*** Opening of Working data ***

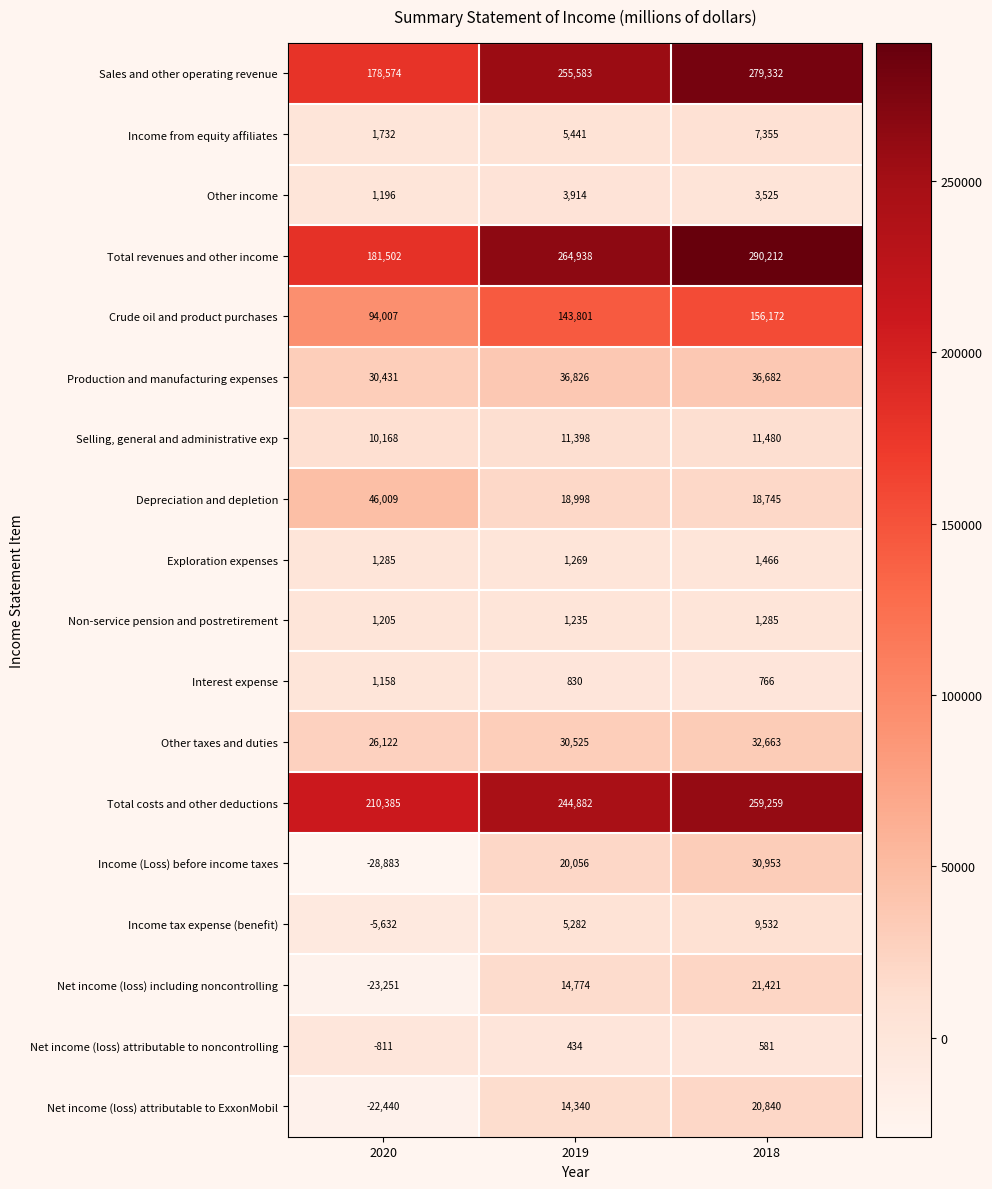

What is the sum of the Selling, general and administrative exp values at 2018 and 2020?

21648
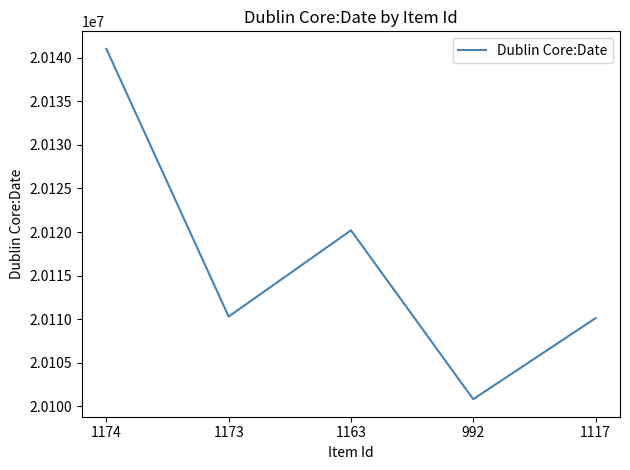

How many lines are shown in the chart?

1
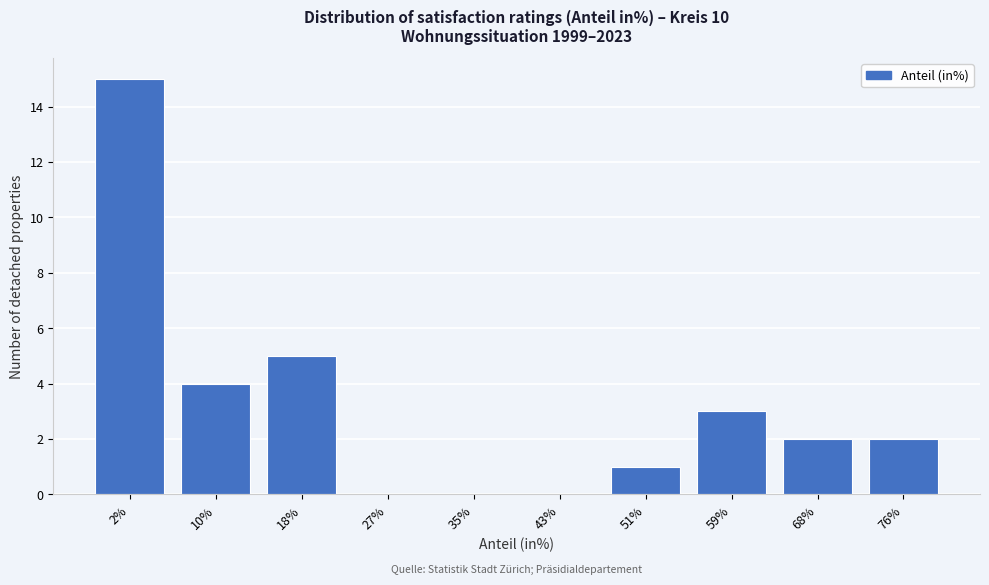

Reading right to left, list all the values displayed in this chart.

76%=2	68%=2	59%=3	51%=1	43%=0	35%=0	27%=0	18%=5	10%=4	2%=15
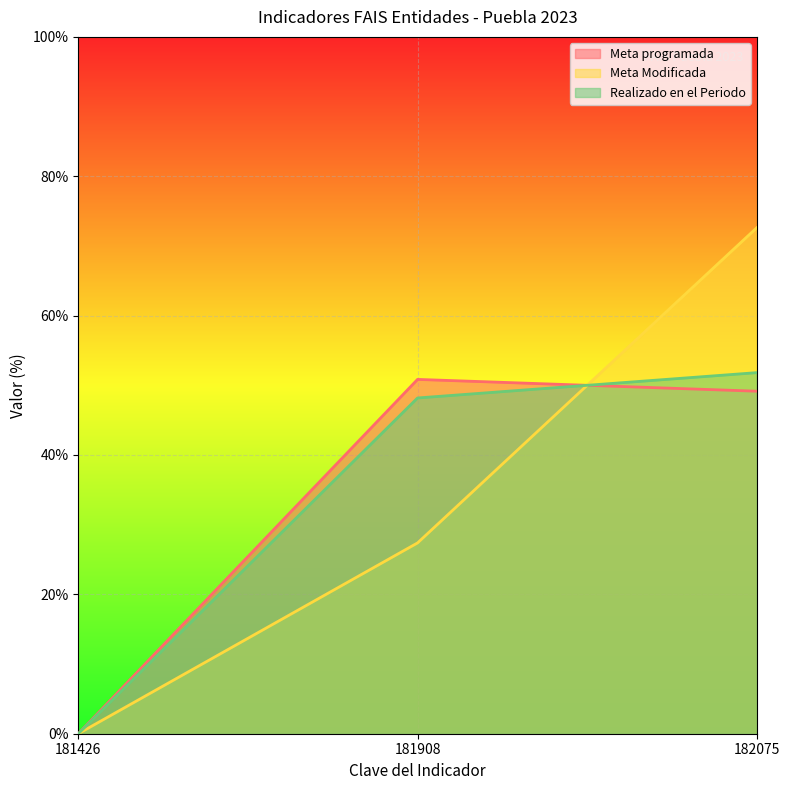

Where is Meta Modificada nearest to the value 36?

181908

*** Close of Working data ***

Can you write out all the records again with "chart" changed to "graph" and everything else left as it is, omitting the pictures?

■ Result:
What is the sum of the Selling, general and administrative exp values at 2018 and 2020?

21648

How many lines are shown in the graph?

1

Reading right to left, list all the values displayed in this graph.

76%=2	68%=2	59%=3	51%=1	43%=0	35%=0	27%=0	18%=5	10%=4	2%=15

Where is Meta Modificada nearest to the value 36?

181908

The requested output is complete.